Terlihat juga ada kucing berbulu coklat tebal rebahan di lantai. Kucing jenis Siam ini biasanya di dalam rumah, dimanja, diberi makanan kucing khusus. Tapi entah kenapa, kucing ini dibiarkan keluyuran seperti kucing kampung biasanya.

Di sisi kanan rumahnya ada rumah tua minimalis. Ini juga rumah Pak Koes yang akan diperuntukan bisnis kos-kosan di masa pensiun. Rumah sudah direnovasi old classic. Perabotan didominasi kayu jati berplitur coklat tua. Penataan perabotan cukup rapi dan unik. Gak salah, bila rumah itu kerap dibuat foto pre wedding tetangga.

Di rumah tua, terlihat Pak Koes tengah menemani dua pemuda yang  menyiapkan kegiatan semprotan disinfektan   di lingkungan RT 06.Padahal, kampung atau RT lain sudah mulai surut aksinya.

”Semprotan ini, kami lakukan seminggu sekali. Dananya swadaya warga RT 06 sendiri. Bila cairan disinfektan habis, kaleng terbang keliling ke rumah-rumah warga,” kata Pak Koes.
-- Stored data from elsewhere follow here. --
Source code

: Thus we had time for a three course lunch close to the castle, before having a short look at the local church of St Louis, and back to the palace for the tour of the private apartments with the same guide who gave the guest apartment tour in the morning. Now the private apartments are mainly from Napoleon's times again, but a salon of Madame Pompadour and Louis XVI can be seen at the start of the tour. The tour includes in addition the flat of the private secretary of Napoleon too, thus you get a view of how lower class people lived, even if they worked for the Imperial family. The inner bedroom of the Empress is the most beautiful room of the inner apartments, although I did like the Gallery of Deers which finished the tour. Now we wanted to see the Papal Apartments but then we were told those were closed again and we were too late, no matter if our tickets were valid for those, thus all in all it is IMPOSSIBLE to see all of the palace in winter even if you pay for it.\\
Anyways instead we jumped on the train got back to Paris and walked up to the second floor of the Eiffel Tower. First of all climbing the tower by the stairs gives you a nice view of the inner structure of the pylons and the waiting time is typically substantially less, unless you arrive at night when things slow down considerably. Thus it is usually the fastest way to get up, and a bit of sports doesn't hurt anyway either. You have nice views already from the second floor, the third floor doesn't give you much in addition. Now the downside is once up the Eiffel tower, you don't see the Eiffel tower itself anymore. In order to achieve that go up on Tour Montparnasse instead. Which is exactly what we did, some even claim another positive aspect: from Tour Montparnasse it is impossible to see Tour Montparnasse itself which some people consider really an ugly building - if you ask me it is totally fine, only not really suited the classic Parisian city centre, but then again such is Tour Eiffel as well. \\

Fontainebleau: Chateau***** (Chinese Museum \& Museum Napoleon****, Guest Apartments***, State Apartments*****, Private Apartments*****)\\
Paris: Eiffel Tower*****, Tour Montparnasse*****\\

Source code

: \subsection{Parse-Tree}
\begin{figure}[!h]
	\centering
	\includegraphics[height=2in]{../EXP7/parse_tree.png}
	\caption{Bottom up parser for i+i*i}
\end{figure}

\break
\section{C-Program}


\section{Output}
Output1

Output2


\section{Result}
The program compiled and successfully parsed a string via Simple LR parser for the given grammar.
Pak Koes lantas mempersilahkan penulis menuju ke teras rumahnya. Dia ditemani dua pemuda yang ternyata Satgas Covid-19 RT.06.  Jhony Kristian, ketua Satgas dan seorang dari lima anggota, Leski. Kami berempat dengan tetap  memakai masker duduk di teras sambil menikmati kicauan burung dari rumah kuno di sebelahnya.

Pak Koes lantas menceritakan kisah sukses sebagai RT  di era pandemi. Lima warganya terpapar Covid-19 bisa sembuh. Dan, pihaknya tetap aktif melakukan semprotan disinfektan seminggu sekali di lingkungannya.

Ketua RT.06, Koesdarmanto

Dia mengaku menjabat RT 06 pada pertengahan 2018. Total warga RT 06, 81 Kepala Keluarga (KK). Sebagian besar warga, mata pencahariannya karyawan swasta dan ASN (Aparatur Sipil Negara).

Semula kehidupan warga RT 06 normal saja. Namun ketika memasuki masa pandemi Maret 2020, kehidupan tidak normal lagi. “Kami takut terpapar Covid-19. Kami saat itu, tidak ada program itu aksi penanganannya,” katanya

Pada Pertengahan April 2020, pemerintah melalui Satgas Penanganan Covid-19, mengintruksikan ada PSBB (Pembatasan Skala Besar Bersyarat) Tahap Pertama. Para ketua RT se-Kelurahan Sidoklumpuk dikumpulkan di balai desa. Di situ, ada satgas pemkab Sidoarjo, kepolisian, kelurahan menjelaskan soal bahaya pandemi Covid-19 dan bagaimana memutus mata rantai sebarannya.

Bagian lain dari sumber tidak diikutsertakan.